Create datasets
This document describes how to create datasets in BigQuery.
You can create datasets in the following ways:
- Using the Google Cloud console.
- Using a SQL query.
- Using the
bq mk
command in the bq command-line tool. - Calling the
datasets.insert
API method. - Using the client libraries.
- Copying an existing dataset.
To see steps for copying a dataset, including across regions, see Copying datasets.
This document describes how to work with regular datasets that store data in BigQuery. To learn how to work with Spanner external datasets see Create Spanner external datasets. To learn how to work with AWS Glue federated datasets see Create AWS Glue federated datasets.
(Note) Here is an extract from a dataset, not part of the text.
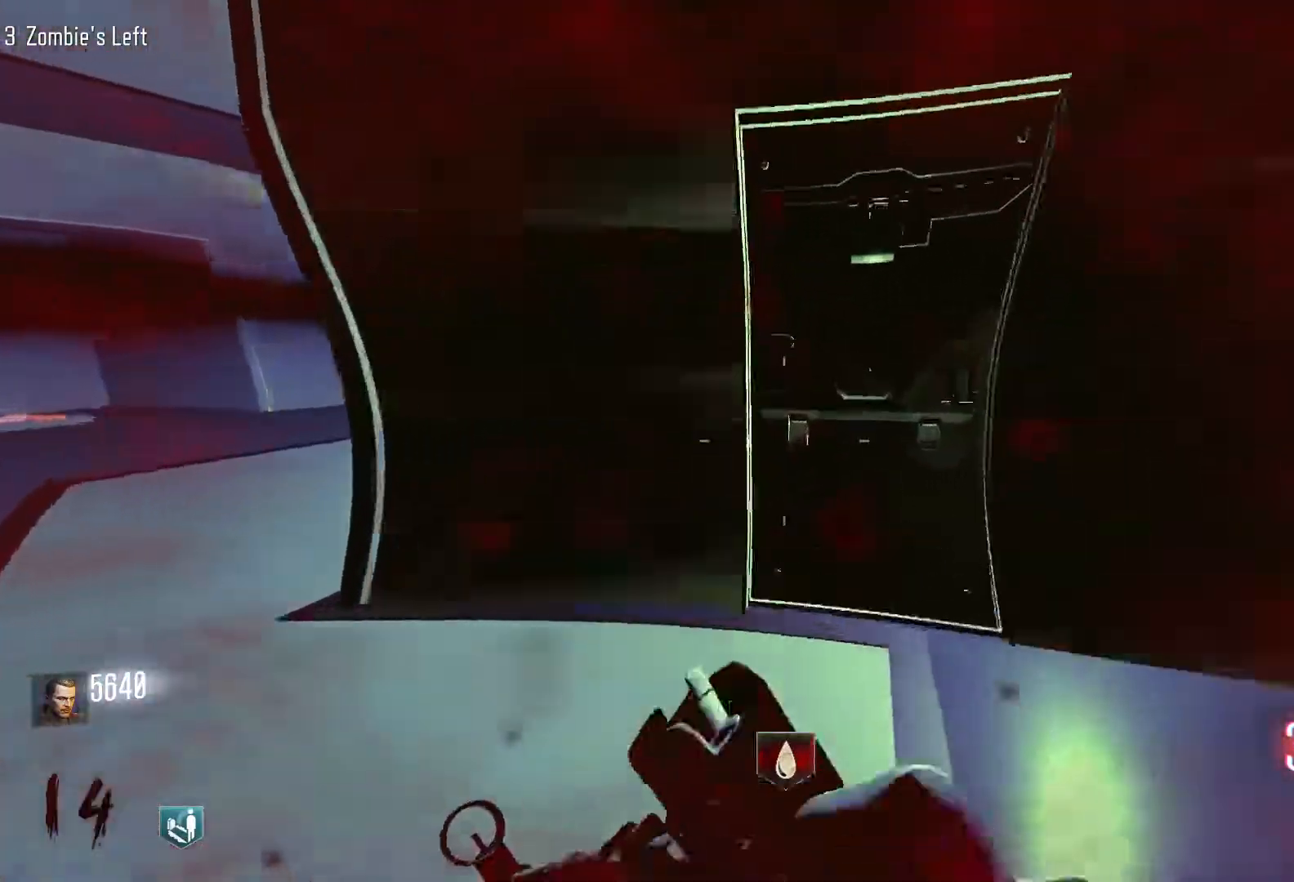
{"keys": ["e"], "mouse": [], "events": [[383, "e", "down"], [433, "w", "up"]]}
To learn to query tables in a public dataset, see Query a public dataset with the Google Cloud console.
Dataset limitations
BigQuery datasets are subject to the following limitations:
- The dataset location can only be set at creation time. After a dataset is created, its location cannot be changed.
- All tables that are referenced in a query must be stored in datasets in the same location.
External datasets don't support table expiration, replicas, time travel, default collation, default rounding mode or the option to enable or disable case insensitive tables name.
When you copy a table, the datasets that contain the source table and destination table must reside in the same location.
Dataset names must be unique for each project.
If you change a dataset's storage billing model, you must wait 14 days before you can change the storage billing model again.
You can't enroll a dataset in physical storage billing if you have any existing legacy flat-rate slot commitments located in the same region as the dataset.
Before you begin
Grant Identity and Access Management (IAM) roles that give users the necessary permissions to perform each task in this document.
Required permissions
To create a dataset, you need the bigquery.datasets.create
IAM permission.
Each of the following predefined IAM roles includes the permissions that you need in order to create a dataset:
roles/bigquery.dataEditor
roles/bigquery.dataOwner
roles/bigquery.user
roles/bigquery.admin
For more information about IAM roles in BigQuery, see Predefined roles and permissions.
Name datasets
When you create a dataset in BigQuery, the dataset name must be unique for each project. The dataset name can contain the following:
- Up to 1,024 characters.
- Letters (uppercase or lowercase), numbers, and underscores.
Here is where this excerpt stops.